WD is still the champ (shout out to PCH) for the budget conscience. And for those that spend a little more you get a full blown PC running W7MC.
These STB's are almost always priced at the cost of getting a dedicated W7MC machine and contain only a fraction of the usability. Throw in proprietary crap and these things will never make a huge dent in the home theater market.
They are really only useful to people to who have more money then sense and want a simple solution that looks nice.
Oh, if only we could get a FIOS-compatible STB with this much power...
haha they made a reference to WALL-E
>>Jeez, yet another STB. Yawn!
I thought they had medicines for that...
It's very pretty, but they need the XMB style interface.
Obviously not THE xmb style interface, but something like that.
On the TV. I'm sure this thing turns off that bright menu when you watch the film.
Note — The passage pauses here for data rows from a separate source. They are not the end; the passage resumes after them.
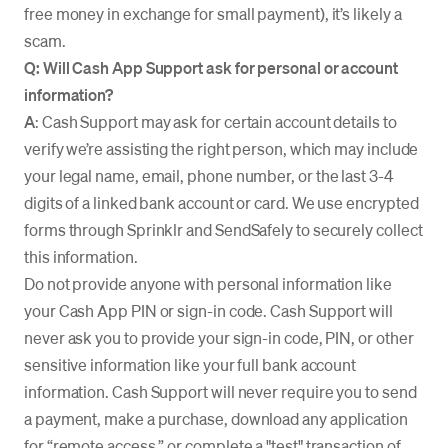
free money in exchange for small payment), it’s likely a
scam.
Q: Will Cash App Support ask for personal or account
information?
A
: Cash Support may ask for certain account details to
verify we’re assisting the right person, which may include
your legal name, email, phone number, or the last 3-4
digits of a linked bank account or card. We use encrypted
forms through Sprinklr and SendSafely to securely collect
this information.
Do not provide anyone with personal information like
your Cash App PIN or sign-in code. Cash Support will
never ask you to provide your sign-in code, PIN, or other
sensitive information like your full bank account
information. Cash Support will never require you to send
a payment, make a purchase, download any application
for “remote access,” or complete a "test" transaction of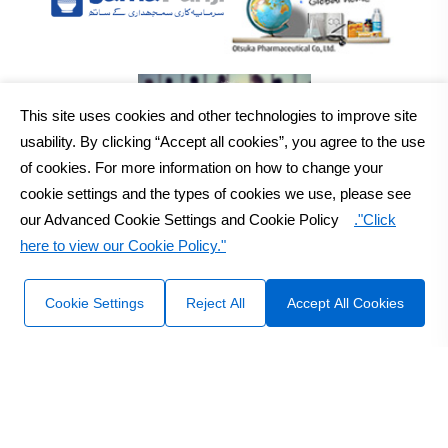
This site uses cookies and other technologies to improve site
usability. By clicking “Accept all cookies”, you agree to the use
of cookies. For more information on how to change your
cookie settings and the types of cookies we use, please see
our Advanced Cookie Settings and Cookie Policy
."Click
here to view our Cookie Policy."
2026
Otsuka Pakistan Ltd.
All Rights Reserved Copyright
Sitemap
Disclaimer
Cookie Settings
Reject All
Accept All Cookies
Design & Developed by :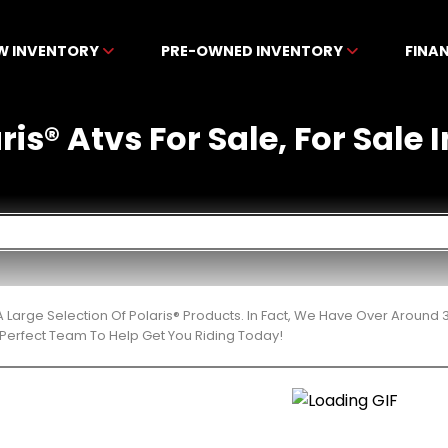
W INVENTORY
PRE-OWNED INVENTORY
FINA
is® Atvs For Sale, For Sale I
 Large Selection Of Polaris® Products. In Fact, We Have Over Around
Perfect Team To Help Get You Riding Today!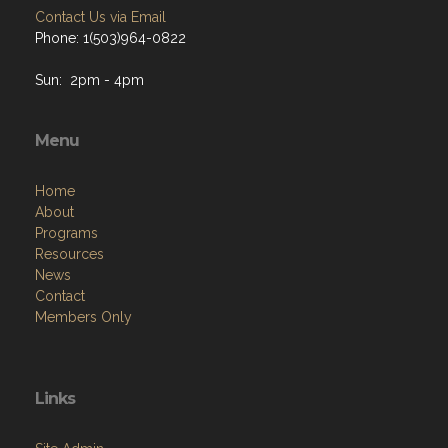
Contact Us via Email
Phone: 1(503)964-0822
Sun: 2pm - 4pm
Menu
Home
About
Programs
Resources
News
Contact
Members Only
Links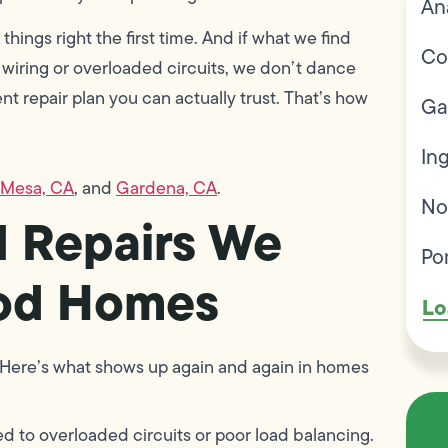
An
 things right the first time. And if what we find
Co
 wiring or overloaded circuits, we don’t dance
rent repair plan you can actually trust. That’s how
Ga
In
 Mesa, CA
, and
Gardena, CA
.
No
 Repairs We
Po
ood Homes
Lo
ie. Here’s what shows up again and again in homes
d to overloaded circuits or poor load balancing.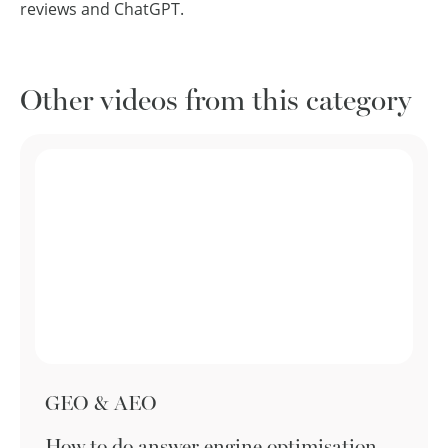
reviews and ChatGPT.
Other videos from this category
GEO & AEO
How to do answer engine optimisation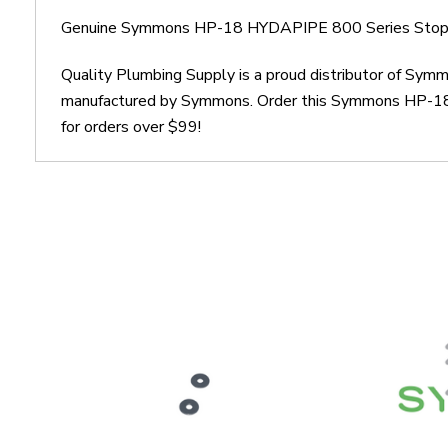
Genuine Symmons HP-18 HYDAPIPE 800 Series Stop 
Quality Plumbing Supply is a proud distributor of S
manufactured by Symmons. Order this Symmons HP-18 H
for orders over $99!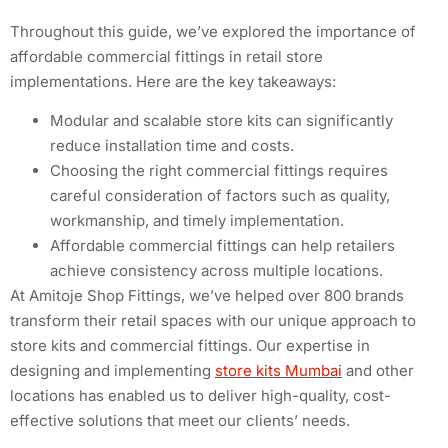
Throughout this guide, we’ve explored the importance of
affordable commercial fittings in retail store
implementations. Here are the key takeaways:
Modular and scalable store kits can significantly
reduce installation time and costs.
Choosing the right commercial fittings requires
careful consideration of factors such as quality,
workmanship, and timely implementation.
Affordable commercial fittings can help retailers
achieve consistency across multiple locations.
At Amitoje Shop Fittings, we’ve helped over 800 brands
transform their retail spaces with our unique approach to
store kits and commercial fittings. Our expertise in
designing and implementing
store kits Mumbai
and other
locations has enabled us to deliver high-quality, cost-
effective solutions that meet our clients’ needs.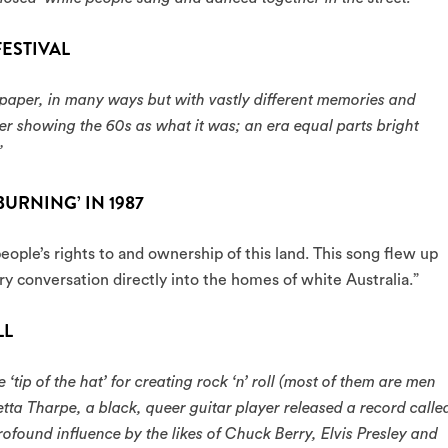
ESTIVAL
 paper, in many ways but with vastly different memories and
er showing the 60s as what it was; an era equal parts bright
”
BURNING’ IN 1987
eople’s rights to and ownership of this land. This song flew up
ry conversation directly into the homes of white Australia.”
LL
 ‘tip of the hat’ for creating rock ‘n’ roll (most of them are men
tta Tharpe, a black, queer guitar player released a record calle
rofound influence by the likes of Chuck Berry, Elvis Presley and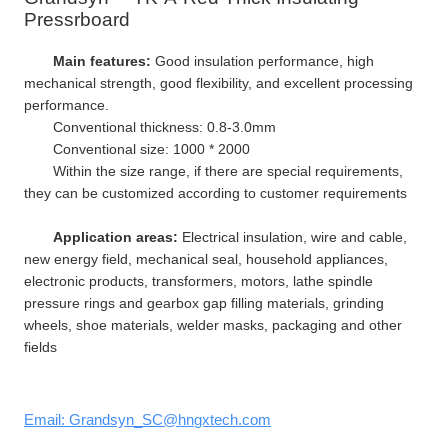
Pressrboard
Main features:
Good insulation performance, high
mechanical strength, good flexibility, and excellent processing
performance.
Conventional thickness: 0.8-3.0mm
Conventional size: 1000 * 2000
Within the size range, if there are special requirements,
they can be customized according to customer requirements
Application areas:
Electrical insulation, wire and cable,
new energy field, mechanical seal, household appliances,
electronic products, transformers, motors, lathe spindle
pressure rings and gearbox gap filling materials, grinding
wheels, shoe materials, welder masks, packaging and other
fields
Email: Grandsyn_SC@hngxtech.com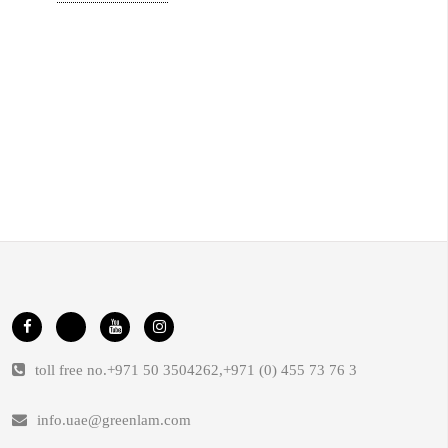
toll free no.
+971 50 3504262
,
+971 (0) 455 73 76 3
info.uae@greenlam.com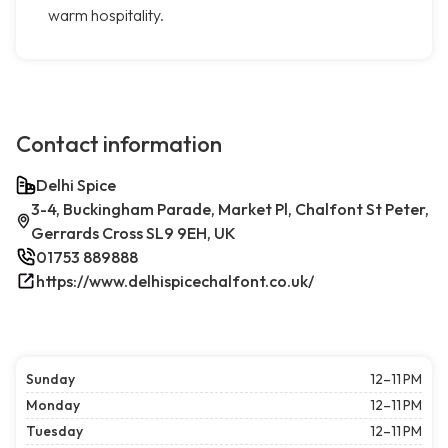
warm hospitality.
Contact information
Delhi Spice
3-4, Buckingham Parade, Market Pl, Chalfont St Peter,
Gerrards Cross SL9 9EH, UK
01753 889888
https://www.delhispicechalfont.co.uk/
Sunday
12–11 PM
Monday
12–11 PM
Tuesday
12–11 PM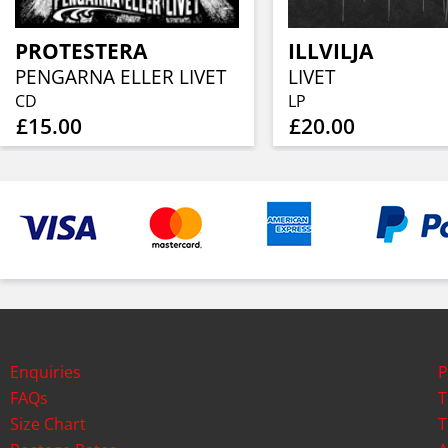
PROTESTERA
ILLVILJA
PENGARNA ELLER LIVET
LIVET
CD
LP
£15.00
£20.00
Enquiries
P
FAQs
T
Size Chart
T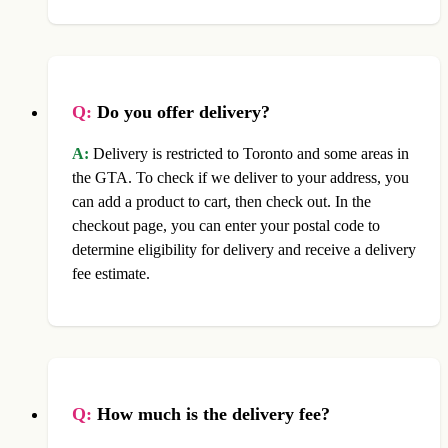
Q:
Do you offer delivery?
A:
Delivery is restricted to Toronto and some areas in
the GTA. To check if we deliver to your address, you
can add a product to cart, then check out. In the
checkout page, you can enter your postal code to
determine eligibility for delivery and receive a delivery
fee estimate.
Q:
How much is the delivery fee?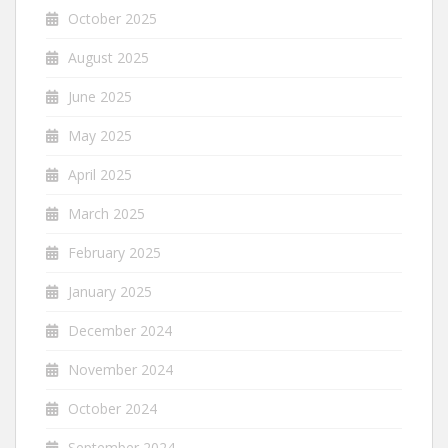
October 2025
August 2025
June 2025
May 2025
April 2025
March 2025
February 2025
January 2025
December 2024
November 2024
October 2024
September 2024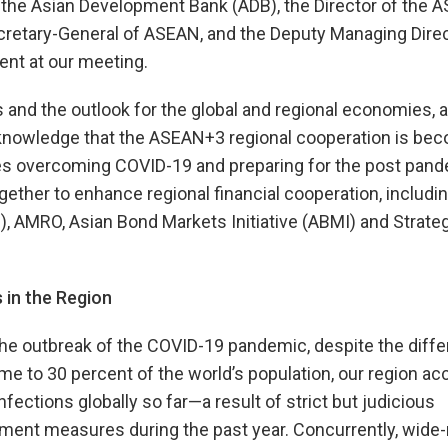
 the Asian Development Bank (ADB), the Director of the
etary-General of ASEAN, and the Deputy Managing Direc
ent at our meeting.
nd the outlook for the global and regional economies, a
cknowledge that the ASEAN+3 regional cooperation is be
es overcoming COVID-19 and preparing for the post pand
gether to enhance regional financial cooperation, includi
M), AMRO, Asian Bond Markets Initiative (ABMI) and Strate
 in the Region
he outbreak of the COVID-19 pandemic, despite the diffe
 to 30 percent of the world’s population, our region ac
fections globally so far—a result of strict but judicious
nment measures during the past year. Concurrently, wide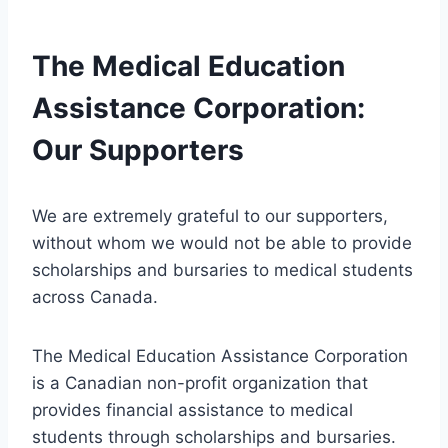
The Medical Education
Assistance Corporation:
Our Supporters
We are extremely grateful to our supporters,
without whom we would not be able to provide
scholarships and bursaries to medical students
across Canada.
The Medical Education Assistance Corporation
is a Canadian non-profit organization that
provides financial assistance to medical
students through scholarships and bursaries.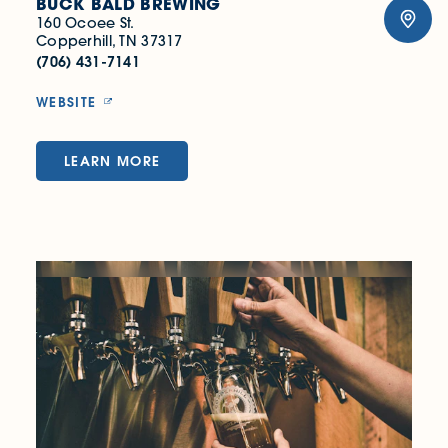
BUCK BALD BREWING
160 Ocoee St.
Copperhill, TN 37317
(706) 431-7141
WEBSITE
LEARN MORE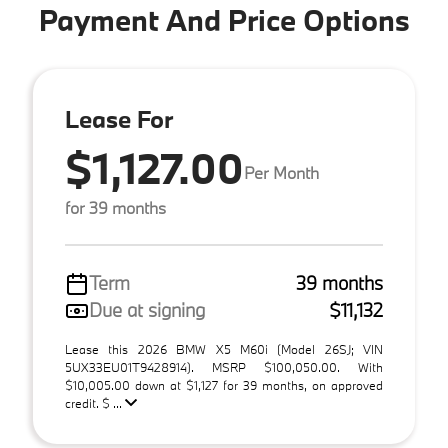
Payment And Price Options
Lease For
$1,127.00
Per Month
for 39 months
Term
39 months
Due at signing
$11,132
Lease this 2026 BMW X5 M60i (Model 26SJ; VIN
5UX33EU01T9428914). MSRP $100,050.00. With
$10,005.00 down at $1,127 for 39 months, on approved
credit. $ ...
While this box is sexy enough to sell very well, it's all about how well it organizes your files.
It's just another thing your 360 or PS3 or computer can already do, though.
The User Interface (UI) and the ability to play nice with other devices is the key.
I would like to see how well this plays with the digital cable box or satellite receiver box.
Is this why they dropped their plans for a WMC Extender?
All for competition, but too bad everyone couldn't agree on a common platform.
Throw in a couple of TV tuners, Free TV Guide, DVR software and don't make it too expensive and I'm sold!!! :-)
I'd like a list of the exact specs of this. What video formats/containers are supported? What audio formats are supported? Does it bit-stream DTS-HD and TrueHD?
I'd like a list of the exact specs of this. What video formats/containers are supported? What audio formats are supported? Does it bit-stream DTS-HD and TrueHD?